Demande d'injonction contre les opposants - Rabaska: le juge prend la cause en délibéré

Le juge Michel Caron, de la Cour supérieure du district de Québec, a pris en délibéré hier la demande d'injonction réclamée par l'administration portuaire de Québec contre plusieurs des adversaires du projet Rabaska, un projet piloté par Gaz Métro, Gaz de France et Enbridge.

L'administration du port de Québec demande au tribunal d'interdire non seulement à divers opposants du projet Rabaska de prendre contact avec ses clients dont les croisières font escale à Québec, mais aussi à toute personne au Québec de débattre des impacts potentiels du projet sur les croisières sans avoir la permission de l'administration portuaire.

Un témoin de l'administration portuaire a cependant admis hier, durant l'audience, que les promoteurs de Rabaska pourraient, eux, prendre contact avec les clients du port sans lui demander la permission s'ils veulent les rassurer quant à la sécurité des grands navires de croisière dans le chenal fluvial où se retrouveront aussi les méthaniers géants.

Me Stéphane Galibois représentait hier le militant environnemental Patrick Plante, qui a écrit une lettre à la Holland America Lines le 3 novembre pour décrire les problèmes de trafic maritime attribuables, à son avis, aux éventuels méthaniers. Patrick Plante est la première cible de la demande d'injonction. Me Galibois représentait aussi les autres personnes et groupes mis en cause par le Port de Québec, dont le Groupe d'initiative et de recherche appliqué au milieu (GIRAM). Le plaidoyer de ces défendeurs a permis d'apprendre que leur seul lien avec l'auteur unique de la lettre qui aurait fait frémir la Holland était leurs liens Internet et leur opposition commune au projet Rabaska.

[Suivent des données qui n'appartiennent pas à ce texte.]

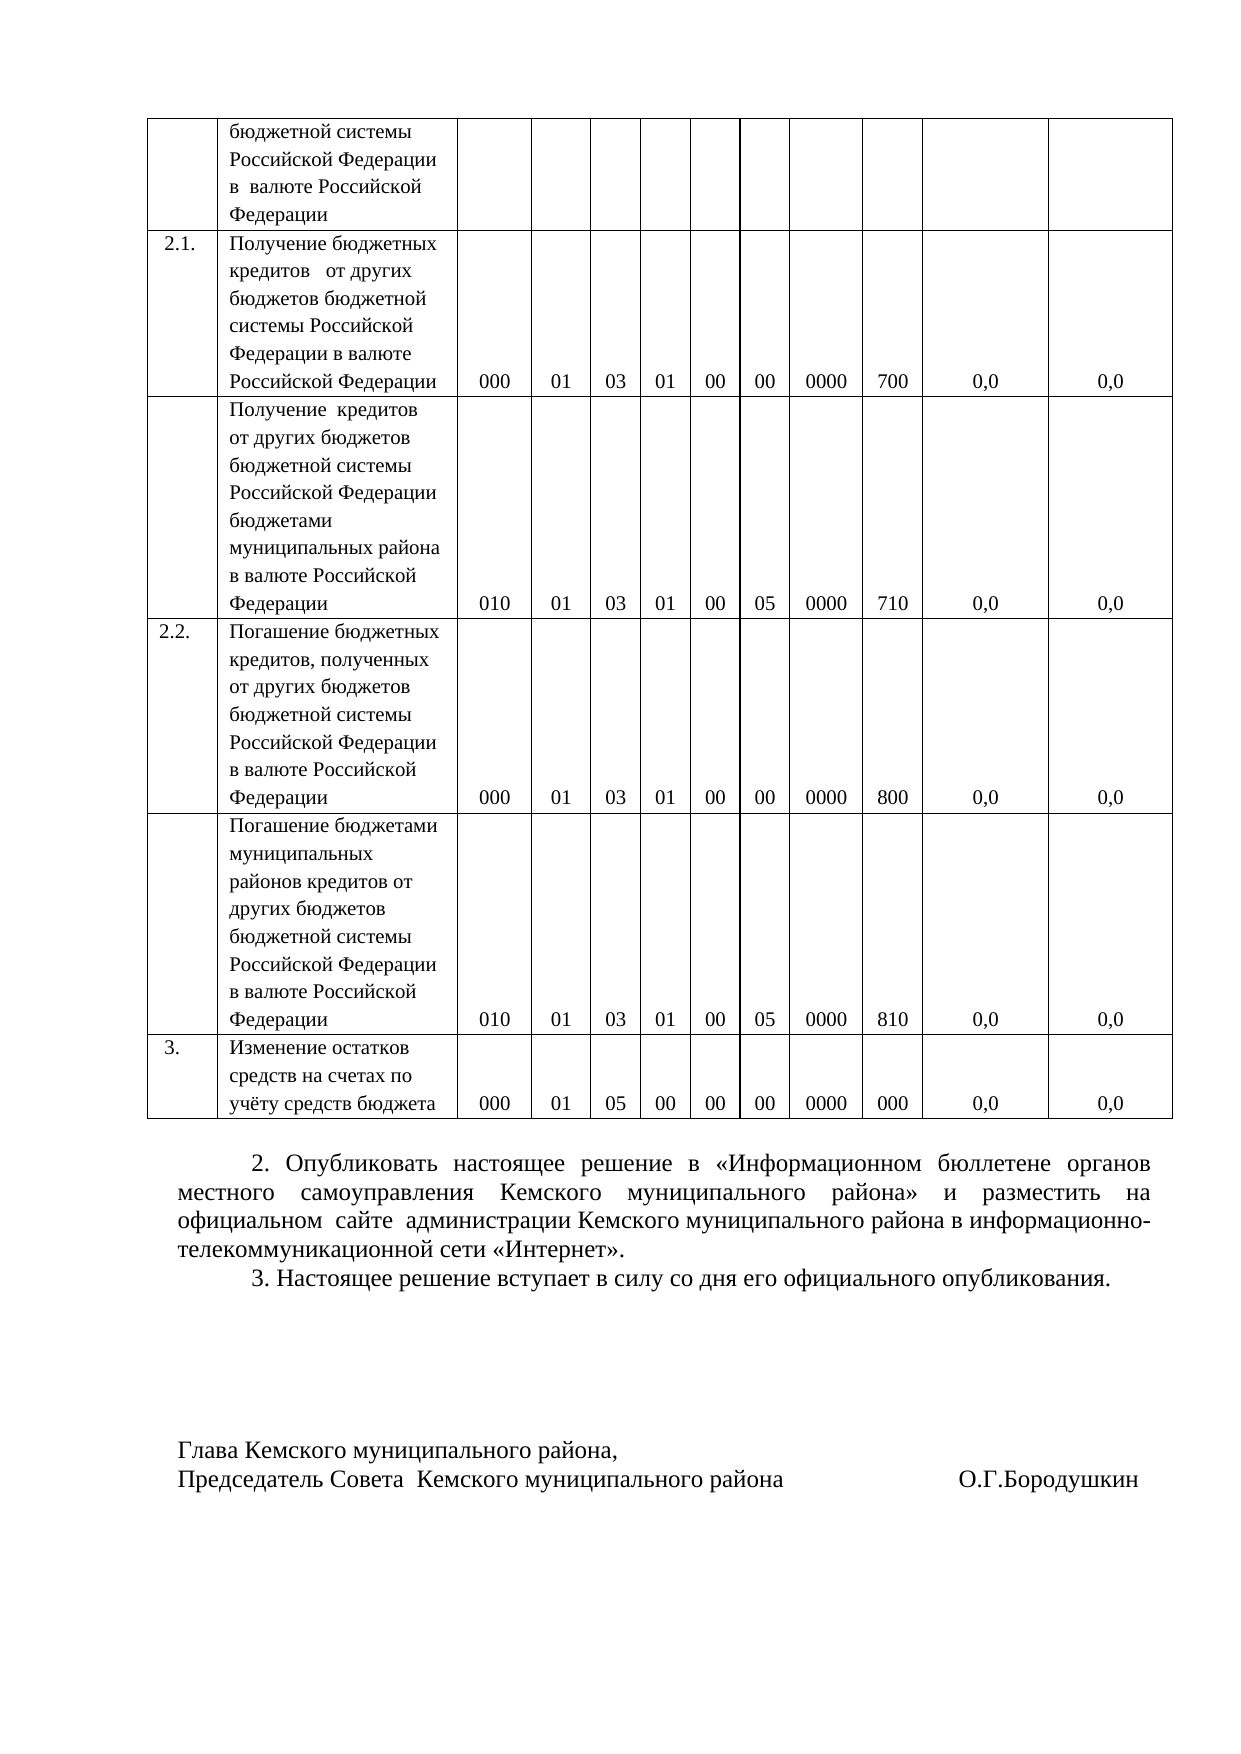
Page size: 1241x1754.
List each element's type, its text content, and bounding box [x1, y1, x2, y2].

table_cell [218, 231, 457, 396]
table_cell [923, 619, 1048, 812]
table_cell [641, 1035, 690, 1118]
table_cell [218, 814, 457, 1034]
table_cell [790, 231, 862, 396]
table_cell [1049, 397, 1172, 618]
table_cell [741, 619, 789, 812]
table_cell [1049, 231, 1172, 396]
text Глава Кемского муниципального района, [177, 1435, 1152, 1464]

Le procureur des défendeurs dans cette cause a fait valoir que la demande d'injonction de l'administration portuaire brimait la liberté d'opinion et d'expression et qu'il n'est pas dans la tradition juridique d'empêcher par anticipation des propos et commentaires légitimes, d'autant plus qu'il y aura une commission fédérale-provinciale pour apprécier tous ces arguments à leur juste valeur dans le cadre d'un débat public que la loi québécoise balise pour qu'il soit le plus ouvert possible. Me Galibois a souligné que l'administration portuaire aurait pu simplement écrire à son client pour le rassurer et lui envoyer une copie du rapport final de la commission fédérale-provinciale qui doit en faire une évaluation complète en toute indépendance.